"Scusi, va via?" Nei parcheggi siamo belve

Giorgio

Comaschi

Scusi, va via? Dal finestrino, col ditino alzato. Un classico. In qualsiasi punto del mondo saliamo su una macchina parcheggiata, dopo non più di dieci secondi, sentiremo un colpetto di clacson e vedremo qualcuno, in un’altra macchina, che ci chiede se stiamo andando via. A volte anche quando siamo appena arrivati, abbiamo parcheggiato e stiamo per scendere. Tac.

"Va via?". "Sì, vado via, ma a piedi", è la risposta, in quel caso. La gente è alla disperata ricerca di un parcheggio.

A volte il dialogo è soltanto mimato, a gesti, con tempi perfetti. Chi chiede se andate via, fa il movimento con la mano chiusa a scatto, da destra verso sinistra, due o tre volte. Significa "va via" nel linguaggio dei mestieri muti. La risposta è quasi sempre col ditino che si alza e si muove brevemente a tergicristallo.
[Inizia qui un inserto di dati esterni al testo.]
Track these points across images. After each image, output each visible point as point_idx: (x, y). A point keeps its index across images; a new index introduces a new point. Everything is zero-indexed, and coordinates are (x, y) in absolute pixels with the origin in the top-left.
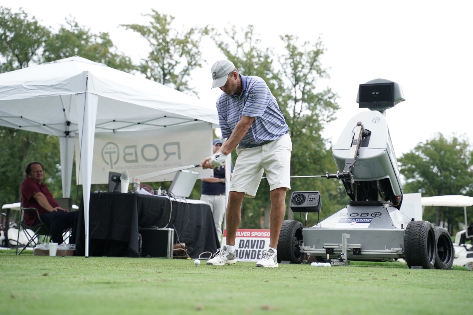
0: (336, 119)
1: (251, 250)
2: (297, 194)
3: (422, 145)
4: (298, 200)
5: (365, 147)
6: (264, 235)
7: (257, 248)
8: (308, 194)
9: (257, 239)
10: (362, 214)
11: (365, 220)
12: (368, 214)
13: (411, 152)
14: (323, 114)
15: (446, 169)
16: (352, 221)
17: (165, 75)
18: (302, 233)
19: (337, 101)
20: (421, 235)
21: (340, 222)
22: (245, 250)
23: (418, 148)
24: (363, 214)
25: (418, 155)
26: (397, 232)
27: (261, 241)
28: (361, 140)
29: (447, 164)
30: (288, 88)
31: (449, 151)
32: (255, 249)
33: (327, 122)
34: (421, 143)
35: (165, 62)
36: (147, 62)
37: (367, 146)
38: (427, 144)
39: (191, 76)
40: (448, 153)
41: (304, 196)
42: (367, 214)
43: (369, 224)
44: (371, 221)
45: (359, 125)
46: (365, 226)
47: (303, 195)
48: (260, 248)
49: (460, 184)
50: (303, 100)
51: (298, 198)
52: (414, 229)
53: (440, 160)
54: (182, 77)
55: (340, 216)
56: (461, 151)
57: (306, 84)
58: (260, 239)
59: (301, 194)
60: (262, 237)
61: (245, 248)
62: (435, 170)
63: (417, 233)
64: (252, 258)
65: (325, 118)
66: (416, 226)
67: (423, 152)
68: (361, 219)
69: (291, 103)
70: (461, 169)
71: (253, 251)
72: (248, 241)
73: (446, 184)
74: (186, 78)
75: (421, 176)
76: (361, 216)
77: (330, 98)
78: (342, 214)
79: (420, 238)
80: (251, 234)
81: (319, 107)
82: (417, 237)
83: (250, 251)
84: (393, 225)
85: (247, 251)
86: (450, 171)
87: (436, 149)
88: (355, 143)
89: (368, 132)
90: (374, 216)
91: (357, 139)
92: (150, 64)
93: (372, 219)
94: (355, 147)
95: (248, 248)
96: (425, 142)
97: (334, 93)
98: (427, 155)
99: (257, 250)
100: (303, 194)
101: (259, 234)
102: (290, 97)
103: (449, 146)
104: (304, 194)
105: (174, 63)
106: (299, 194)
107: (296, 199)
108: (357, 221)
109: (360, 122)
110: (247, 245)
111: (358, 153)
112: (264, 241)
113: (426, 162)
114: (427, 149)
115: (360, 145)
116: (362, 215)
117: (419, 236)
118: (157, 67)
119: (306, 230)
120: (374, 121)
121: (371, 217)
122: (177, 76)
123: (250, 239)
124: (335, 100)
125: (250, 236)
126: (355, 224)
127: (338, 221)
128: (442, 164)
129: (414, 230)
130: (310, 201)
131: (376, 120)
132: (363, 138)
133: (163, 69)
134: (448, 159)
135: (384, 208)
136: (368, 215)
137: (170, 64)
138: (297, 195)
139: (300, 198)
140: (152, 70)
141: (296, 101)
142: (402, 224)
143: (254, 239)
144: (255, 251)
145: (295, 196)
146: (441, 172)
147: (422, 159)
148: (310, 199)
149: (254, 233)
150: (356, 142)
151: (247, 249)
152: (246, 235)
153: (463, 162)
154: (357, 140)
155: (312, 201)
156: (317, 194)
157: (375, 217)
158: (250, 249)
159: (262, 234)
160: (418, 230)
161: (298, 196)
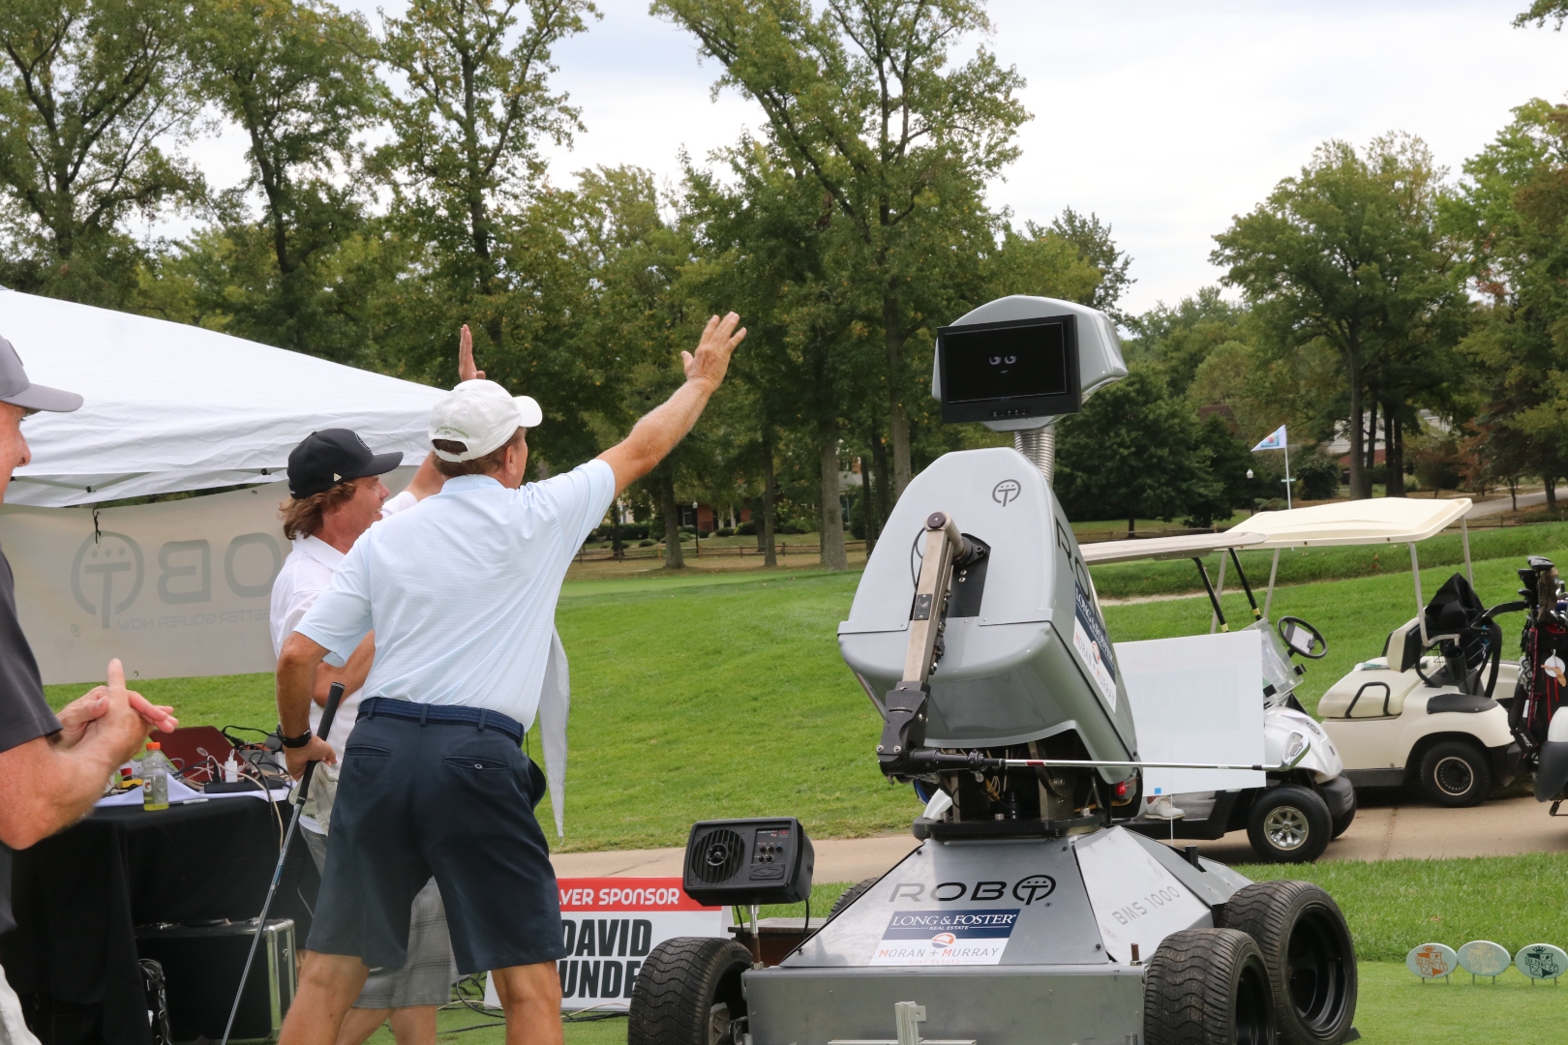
0: (1015, 153)
1: (603, 959)
2: (712, 830)
3: (1291, 188)
4: (714, 861)
5: (966, 619)
6: (646, 899)
7: (622, 952)
8: (753, 829)
9: (620, 916)
10: (979, 885)
11: (991, 919)
12: (1004, 885)
13: (1262, 211)
14: (974, 138)
15: (1367, 256)
16: (938, 924)
17: (469, 65)
18: (745, 989)
19: (1015, 94)
20: (1207, 1009)
21: (890, 934)
22: (580, 959)
23: (1280, 198)
24: (983, 887)
25: (1284, 220)
26: (1116, 978)
27: (638, 923)
28: (947, 591)
29: (1372, 239)
30: (856, 69)
31: (1374, 199)
32: (615, 957)
33: (989, 166)
34: (1291, 180)
35: (467, 23)
36: (406, 28)
37: (976, 613)
38: (1308, 183)
39: (553, 61)
40: (1371, 207)
41: (737, 836)
42: (998, 887)
43: (1001, 943)
44: (1012, 925)
45: (935, 529)
46: (987, 954)
47: (732, 833)
48: (634, 952)
49: (1411, 296)
50: (908, 103)
51: (712, 854)
52: (1179, 980)
53: (1349, 232)
54: (526, 66)
55: (892, 899)
56: (1409, 193)
57: (914, 51)
58: (632, 916)
59: (727, 832)
60: (638, 907)
61: (579, 953)
62: (1338, 261)
63: (1193, 1000)
64: (606, 994)
65: (981, 154)
66: (1188, 965)
67: (1296, 209)
68: (976, 913)
69: (872, 116)
70: (1414, 250)
71: (608, 965)
72: (588, 925)
73: (1372, 300)
74: (537, 67)
75: (1295, 283)
76: (974, 897)
77: (992, 88)
78: (903, 890)
79: (1203, 1021)
80: (597, 899)
81: (960, 121)
82: (1195, 1016)
83: (597, 964)
84: (1098, 947)
85: (586, 964)
86: (1379, 260)
87: (1334, 197)
88: (922, 610)
89: (976, 547)
90: (1024, 893)
91: (931, 591)
92: (419, 34)
93: (1016, 912)
94: (923, 629)
95: (591, 953)
96: (1299, 178)
97: (1005, 69)
98: (1309, 216)
99: (624, 961)
100: (732, 829)
101: (627, 897)
102: (865, 98)
103: (1373, 183)
104: (738, 831)
105: (493, 23)
106: (717, 829)
107: (708, 857)
108: (959, 923)
109: (939, 515)
110: (586, 942)
111: (937, 651)
112: (647, 925)
113: (1307, 240)
114: (1306, 198)
115: (943, 615)
116: (980, 894)
117: (1202, 1010)
118: (442, 42)
119: (755, 980)
120: (1000, 496)
121: (1015, 904)
122: (509, 65)
123: (596, 916)
124: (1007, 94)
125: (595, 906)
126: (951, 941)
127: (883, 929)
128: (1355, 240)
129: (1181, 984)
130: (761, 860)
131: (1007, 491)
132: (957, 574)
133: (463, 47)
134: (1372, 224)
135: (1065, 849)
136: (1001, 894)
137: (482, 29)
138: (710, 835)
139: (722, 850)
140: (429, 54)
141: (887, 106)
142: (1135, 942)
143: (609, 916)
144: (618, 965)
145: (704, 839)
146: (1355, 267)
147: (1297, 229)
148: (763, 850)
149: (608, 894)
150: (925, 605)
151: (585, 957)
152: (581, 900)
153: (1418, 228)
154: (929, 597)
155: (769, 859)
156: (788, 828)
157: (1028, 903)
158: (597, 957)
159: (639, 895)
160: (1195, 986)
161: (713, 843)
Di solito lo si fa col sorriso beffardo, con un pizzico di crudeltà di chi detiene un potere e può decidere della tua vita. Chi riceve quella risposta, di solito sorride anche lui, ma si vede lontano un miglio che è un sorriso con un sottinteso chiarissimo: vai a quel paese o in altri luoghi un filino più scabrosi. Il mondo degli automobilisti è un mondo difficile, un mondo in cui il desiderio generale è che tu sparisca. La casistica comprende anche la bizzarra soluzione della domanda con successiva risposta affermativa, cioè il sì con la testa: "Sì, vado via", con immediata conseguenza che quello che ha detto che andava via in realtà non va via e sta lì un tempo infinito a controllare una chat su Whatsapp o a girare una fotina su Instagram. E lì si entra nel campo della bastardaggine quotidiana di gente che è in guerra. Altra cosa curiosa e misteriosissima: perché quando vi fermate due secondi in una strada deserta, davanti a un cancello, a un passo carraio o in seconda fila, ci sarà, dopo pochi secondi, qualcuno che deve uscire o che deve entrare? Si materializzano dal nulla. Ogni volta puntuali. Perché? E questa è materia per scienziati.